Supplied text
----
From: Steve Faulkner <faulkner.steve@gmail.com>
Date: Tue, 16 Oct 2012 00:02:34 +0200
Message-ID: <CA+ri+V=GXfBh91=VErBhz80by46hEDSXhkpFGQjOZn1Cyjbg+A@mail.gmail.com>
To: Henri Sivonen <hsivonen@iki.fi>
Cc: public-html WG <public-html@w3.org>
Hi Henri,

In practice, it would mean two implementors working on two distinct
> browser engines saying that the proposed feature is a good idea that
> they would like to implement and realistically might.
>

Ok so have talked to the main chrome accessibility engineer, and he
indicated that he would implement it if it had support from the community.


regards
SteveF

On 15 October 2012 15:22, Henri Sivonen <hsivonen@iki.fi> wrote:

> On Fri, Oct 12, 2012 at 4:45 PM, Steve Faulkner
> <faulkner.steve@gmail.com> wrote:
> > What does "broader buy-in, including from implementors, showing that the
> > extension specification is seen as a good idea." mean in practice?
>
> In practice, it would mean two implementors working on two distinct
> browser engines saying that the proposed feature is a good idea that
> they would like to implement and realistically might. (No
> authoritative commitment to implement or a statement about timeline
> required.) Ideally, it would also mean an indication of support and
> likelihood of adoption from Web authors, but, as far as I can tell,
> the W3C or its participants have not yet figured out how to
> meaningfully gauge if Web authors would actually like to use a feature
> if the feature existed. (You can probably always find a couple of Web
> authors who say they like a given feature, but that doesn't really
> tell you anything about what kind of author adoption a feature would
> really get on the Web scale.)
>
> > What we know from the hgroup feature is that it does not have buy-in from
> > vendors for the implementation aspects that have any real effect (outline
> > and accessibility API mapping). We know that it does no have wide support
> > from the various communities. we know various proposals for
> > removal/replacement were submitted form varying sources. i.e its not
> seen as
> > being a good idea and that has been the case for an extended period of
> time.
>
> I was talking about the standard of inclusion for new features. At
> this point, hgroup in the parser or UA stylesheet is not a prospective
> new idea but an interoperably implemented piece of the Web Platform.
>
> If you combine my position on hgroup in the parser and UA stylesheet
> and your outlook for it affecting the outline exposed for
> accessibility, it would not be unreasonable to conclude that the
> standard of inclusion at the WHATWG has been too lax in the case of
> hgroup. However, there is no logical contradiction between my position
> on keeping hgroup in the parser and the UA stylesheet and at the same
> time calling for a stricter standard of inclusion for future features.
>
> As for support in the various communities, I think it's semi-relevant
> to mention that what constitutes a valid an EPUB3 Navigation Document
> involves a normative statement about hgroup. This is not necessarily
> an endorsement of hgroup by the IDPF, since the normative statement is
> likely simply a result of working with what I draft of HTML5 provided.
----
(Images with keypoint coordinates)
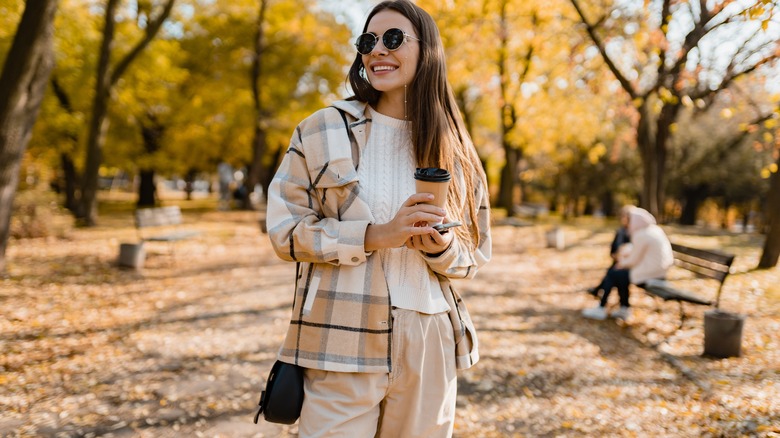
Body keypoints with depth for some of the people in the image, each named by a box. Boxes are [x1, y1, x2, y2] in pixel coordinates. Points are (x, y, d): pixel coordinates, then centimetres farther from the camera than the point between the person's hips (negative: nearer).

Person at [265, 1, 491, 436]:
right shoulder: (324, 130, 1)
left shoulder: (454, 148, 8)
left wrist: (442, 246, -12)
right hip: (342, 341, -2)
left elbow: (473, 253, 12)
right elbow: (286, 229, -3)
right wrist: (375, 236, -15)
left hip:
----
Problems to solve
A: In the email about hgroup, who did Steve Faulkner say he had talked to?
B: Resume the email about hgroup from the point where it stops.
The lines have nothing to do with this.

Your written answers
A: The main Chrome accessibility engineer.

B:
> Also, I don't think the evolution of the Web Platform should be
> constrained by non-Web reuses of Web technology. My point is that at
> this point, there exists at least one external community that has
> already built upon the assumption that hgroup exists. (Their building
> upon it seems to be restricted to document conformance, though. I see
> no requirements on Reading Systems hinging on hgroup processing.)
>
> For Web authors to make pages for which the outline algorithm provides
> sensible outlines, I think it needs to have a tangible visual effect
> in Web authoring. I think in practice, that would mean having a
> selector that matches on the outline depth. I think implementing such
> a selector in a performant way would be the real test of
> implementability and merit for the outline algorithm in general and
> the role of hgroup in it in particular.
>
> > Taking another example, the <maincontent> element [3] this is an
> extension
> > specification that I will be putting forward as a FPWD, it builds on
> common
> > authoring practices it provides built in rather than bolt on
> accessibility,
> > it has support from the developer and accessibility community, in
> > discussions I have had with accessibility engineers from mozilla they
> > indicated that they would implement the accessibility mapping, it is
> > publically available for wider review, no implementors have objected to
> it
> > (yet), what more do I need to do for it be considered as reasonable for
> > publishing as a FPWD?
>
> Another implementor expressing an opinion that it is a good idea and
> interest in implementing the accessibility mapping in a non-Gecko
> engine.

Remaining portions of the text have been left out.